◆ WHAT NEEDS TO BE DONE ◆
Give the snake boot thread again starting at "Anyone know where" and ending at "at its finest.", switching "laces" to "shoelaces".

◆ SOURCE EXTRACT ◆
++++++++++++++++++++

# Snake boot strings??



## RP1969 (Mar 22, 2007)

Anyone know where to get replacement strings for snake boots mine are worn out and I cant seem to find any to replace them with??


----------



## RP1969 (Mar 22, 2007)

*Lacross Customer Service!!!!!!!*

Just got off the phone with Lacross they are going to send me laces for free and since I didn't have the boots with me at work I was unsure of what style they were so they are going to send me a couple of different ones told me to give them away or make a kite strings with the ones I didn't use.  Now thats customer service at its finest.


----------



## rex upshaw (Mar 22, 2007)

get the zip ups from bps and you won't have to worry about laces or blisters.


----------



## Trizey (Mar 22, 2007)

Pretty good customer service!


----------



## Lostoutlaw (Mar 22, 2007)

Trizey said:


> Pretty good customer service!



I would have to say the same thing.
Not many out there to say that at the least


----------



## oldcrowe (Mar 26, 2007)

BPS carries them


----------



## Xzuatl (Apr 13, 2007)

550 paracord will also work.


----------



## SakoL61R (Apr 14, 2007)

+1 on the 550 cord.  Inexpensive and lasts a looooooong time.  I use it on all my boots.  (except for my tan work boots.....)


----------



## hunt4bone (Apr 14, 2007)

I called rocky and they sent me out 4 pair....


----------



## xpertgreg (Apr 15, 2007)

550 paracord will come in very handy in a survival situation.

gw


----------



## VisionCasting (May 23, 2007)

*550 it is!*

definately use the 550 para cord.  you can unravel it to make 3x the length of cord in a sticky situation.  best yet - it's about $5 for a lifetime of laces!


----------



## R G (May 30, 2007)

I just got two pair of boot laces and tied them together so the knot was in the middle of the first set of eyelets at the bottom.


----------

++++++++++++++++++++

◆ RECORDS SUPPLIED ◆

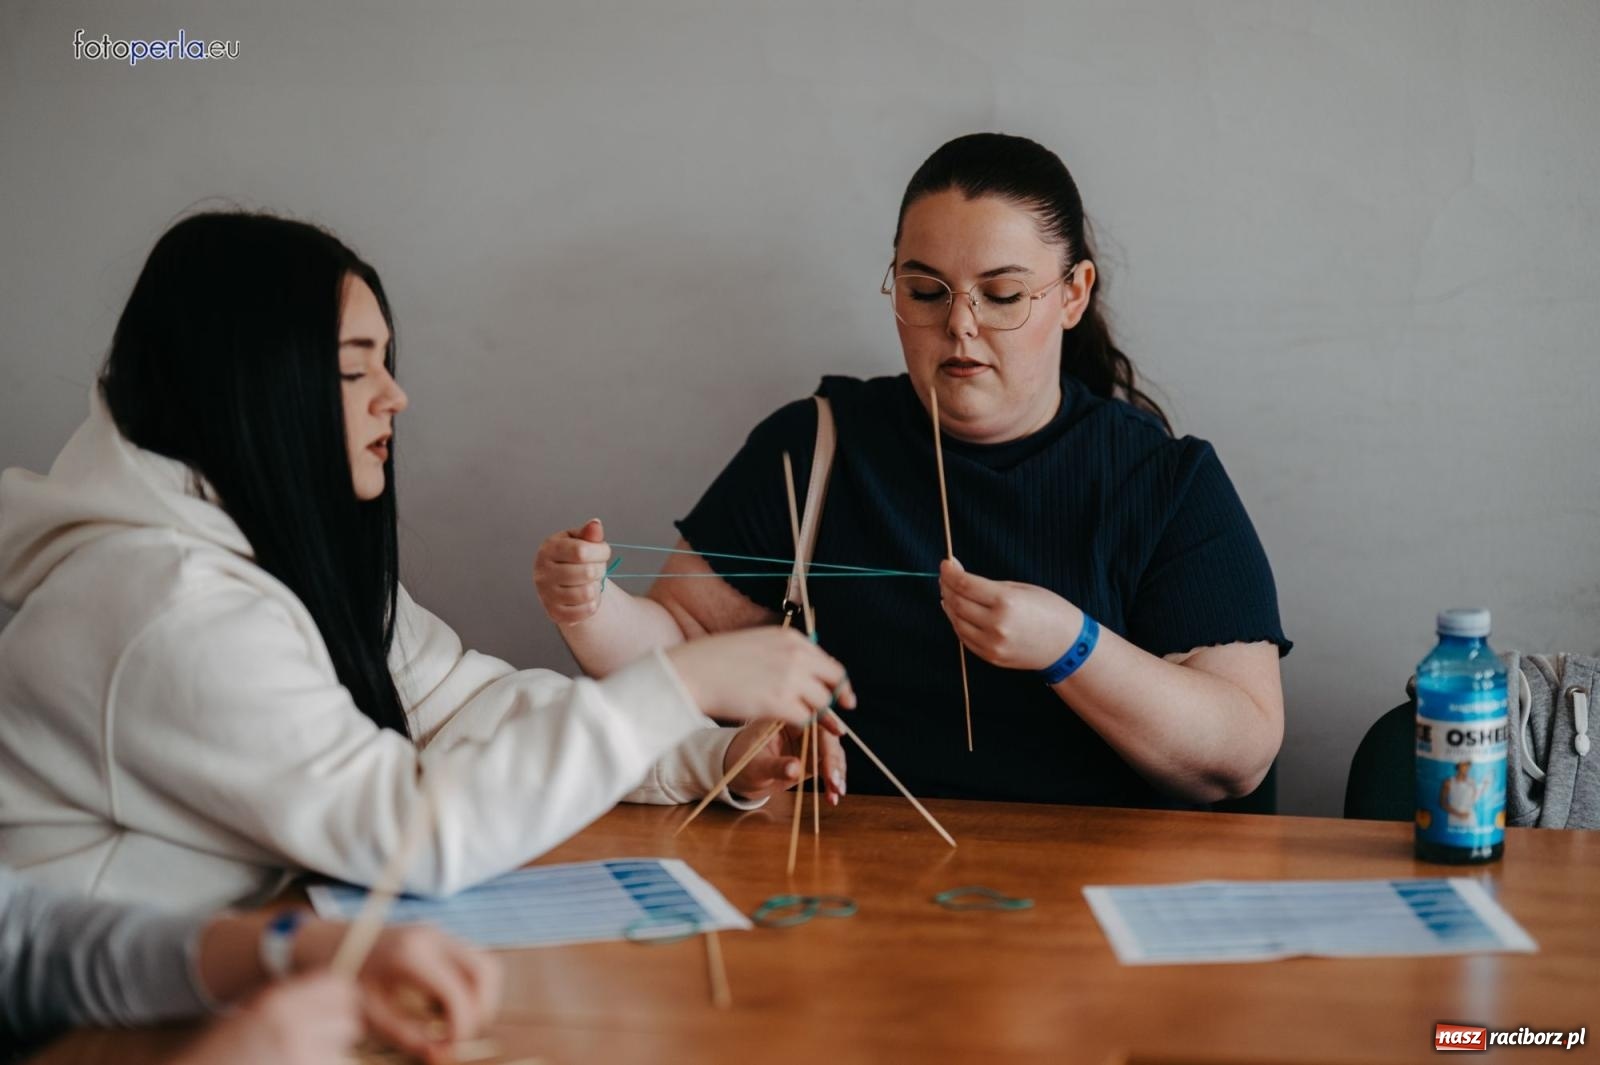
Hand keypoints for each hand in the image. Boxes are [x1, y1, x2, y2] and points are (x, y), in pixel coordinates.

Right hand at [173, 973, 360, 1064]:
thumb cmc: (216, 1055)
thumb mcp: (248, 1015)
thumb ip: (291, 1002)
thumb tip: (337, 993)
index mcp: (277, 1003)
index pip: (339, 988)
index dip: (338, 1000)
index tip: (332, 1010)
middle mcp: (292, 1028)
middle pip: (349, 1022)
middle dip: (336, 1033)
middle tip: (314, 1043)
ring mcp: (301, 1059)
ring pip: (343, 1055)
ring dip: (328, 1059)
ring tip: (297, 1060)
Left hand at [293, 923, 502, 1063]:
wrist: (332, 942)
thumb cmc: (347, 980)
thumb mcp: (371, 1013)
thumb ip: (407, 1036)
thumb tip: (441, 1057)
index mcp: (411, 956)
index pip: (457, 993)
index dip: (463, 1026)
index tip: (452, 1047)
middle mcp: (433, 937)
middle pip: (485, 972)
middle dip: (483, 1009)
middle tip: (463, 1035)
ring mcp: (440, 932)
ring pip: (486, 963)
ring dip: (482, 995)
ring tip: (458, 1020)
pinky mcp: (441, 935)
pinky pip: (474, 959)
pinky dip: (472, 985)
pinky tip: (448, 1004)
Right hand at [534, 518, 610, 623]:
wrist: (564, 584)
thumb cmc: (574, 558)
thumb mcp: (581, 540)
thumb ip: (589, 533)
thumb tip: (595, 525)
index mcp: (548, 549)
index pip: (581, 551)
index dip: (601, 552)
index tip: (604, 552)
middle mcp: (542, 572)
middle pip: (587, 573)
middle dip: (600, 570)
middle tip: (596, 569)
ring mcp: (546, 594)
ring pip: (587, 594)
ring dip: (596, 588)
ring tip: (590, 582)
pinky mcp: (554, 613)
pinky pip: (585, 611)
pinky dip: (592, 605)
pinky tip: (587, 598)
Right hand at [666, 627, 855, 727]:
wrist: (692, 671)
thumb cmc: (716, 659)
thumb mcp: (757, 642)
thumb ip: (783, 653)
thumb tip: (804, 668)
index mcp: (791, 638)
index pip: (828, 662)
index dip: (838, 683)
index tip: (842, 697)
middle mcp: (797, 655)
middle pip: (833, 682)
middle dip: (836, 701)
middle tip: (836, 720)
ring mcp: (790, 678)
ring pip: (821, 703)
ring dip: (813, 715)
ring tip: (799, 721)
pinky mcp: (780, 702)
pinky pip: (805, 719)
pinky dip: (800, 726)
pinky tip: (789, 727)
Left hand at [724, 717, 847, 803]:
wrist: (741, 773)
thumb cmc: (743, 761)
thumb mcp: (755, 765)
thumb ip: (775, 766)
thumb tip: (795, 768)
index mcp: (786, 717)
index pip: (812, 713)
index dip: (829, 720)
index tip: (838, 732)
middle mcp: (802, 726)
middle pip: (827, 736)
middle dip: (834, 758)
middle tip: (835, 781)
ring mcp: (810, 743)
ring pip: (832, 753)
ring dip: (837, 772)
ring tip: (835, 793)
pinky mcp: (813, 759)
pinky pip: (829, 767)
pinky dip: (833, 781)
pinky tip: (832, 797)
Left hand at [939, 558, 1082, 671]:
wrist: (1066, 646)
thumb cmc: (1050, 611)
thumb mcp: (1022, 589)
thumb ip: (988, 585)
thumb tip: (960, 576)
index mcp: (1006, 601)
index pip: (965, 585)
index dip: (950, 573)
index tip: (946, 563)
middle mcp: (996, 624)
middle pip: (957, 603)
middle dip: (947, 587)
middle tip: (945, 577)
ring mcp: (992, 643)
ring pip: (957, 622)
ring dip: (949, 605)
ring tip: (948, 593)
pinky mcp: (991, 656)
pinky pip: (965, 637)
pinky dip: (957, 623)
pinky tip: (957, 612)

++++++++++++++++++++

◆ TASK OUTPUT ◆
Anyone know where to get replacement strings for snake boots mine are worn out and I cant seem to find any to replace them with??


----------



## RP1969 (Mar 22, 2007)

*Lacross Customer Service!!!!!!!*

Just got off the phone with Lacross they are going to send me shoelaces for free and since I didn't have the boots with me at work I was unsure of what style they were so they are going to send me a couple of different ones told me to give them away or make a kite strings with the ones I didn't use.  Now thats customer service at its finest.